Now that I've told you what happened during the Dangerous Mystery Items session (including the plot twist), I'd like to describe Clay's prep work.






Objectives:

  • To introduce the overarching campaign goal - with hooks: Cryo-Phoeix egg or Veiled Alliance.
Plot Points:
  • Party deposits (previous payment), shops, exchanges, etc.
  • Encounter Tarez and his goons in marketplace. Party confronted about stealing the wooden box. Potential fight. Tarez hints at value and significance of box and its contents.
  • Goron cooks meal with blood spice (Ngaire declared this as her session goal a few days before we sat down to play).
  • Cryo-Phoenix egg found in wooden box.
  • Tarez or Veiled Alliance are sources of additional information on the egg (remember the Veiled Alliance wooden coin that Gator got in the first session?).
NPCs:
  • Rufus - Ironworks (lock box dealer) - Lv 1
  • Iggy - merchant (elf) - Lv 2
  • Tarez - merchant (spices) - Lv 3
  • Goons - Lv 2
  • Groog - half-giant - Lv 4
  • Cryo-Phoenix - egg - Lv 5
Resources / Bookmarks:
  • Description of Balic (including the Dictator Andropinis and the Templars)
  • Map - City of Balic
  • Description of the Grey
  • Cypher Deck
Available Items:
  • Random cyphers - Iggy's shop - available to buy or through trade
  • Reasonable common items, armour, weapons, and supplies - available at marketplace.
Cryo-Phoenix Egg:
  • An egg that could hatch a baby ice phoenix (inhabitant of the Grey).
  • Potentially a powerful weapon or artifact.
  • Not intended to hatch this session. Intended to further interactions with Tarez and the Veiled Alliance.

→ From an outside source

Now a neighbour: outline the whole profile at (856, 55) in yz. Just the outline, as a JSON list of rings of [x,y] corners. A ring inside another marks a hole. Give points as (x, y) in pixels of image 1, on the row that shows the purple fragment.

So, obviously, the session didn't play out as expected. It is a perfect example of the "creative and unpredictable players" that seriously derail all the GM's planning.

Most of Clay's ideas for future sessions were effectively destroyed, and the session quickly dissolved into improvised story-telling.

Some notes on the in-game fly-by-the-seat-of-your-pants decisions:







Tarez:

  • So, the party sort of disengaged from the encounter without gathering much information. Clay decided to just wait to see what they'd do next.
Cryo-Phoenix:
  • It wasn't suppose to hatch. But the party showed little interest in engaging Tarez or other parties for information (they were more interested in robbing the merchant). Then the mage started throwing spells at the egg - so why not hatch the thing? A baby ice phoenix could be hilarious, right?
Doomsday Device (cypher)
  • Random cyphers can be disruptive.
  • Clay quickly decided that total party death (and the destruction of a city-state) was not desirable.
  • The baby Cryo-Phoenix was used to absorb most of the destructive power of the Doomsday Device. But as a result, the phoenix grew big and strong, into an adult, in a matter of minutes.
  • The party was not ready to face an adult Cryo-Phoenix (much stronger than Lv 5), so Clay decided to have it fly away before the party had a chance to react.
  • The lesson: think carefully before using cyphers that you don't understand. As the commercial say, "If you don't know just what it is, don't put it in your mouth."




The session lasted about three hours. Even if we hadn't run out of time, Clay needed time to reconsider where the plot could go next.

By the way, Clay is reading over my shoulder, making sure that he agrees with my memories and explanations.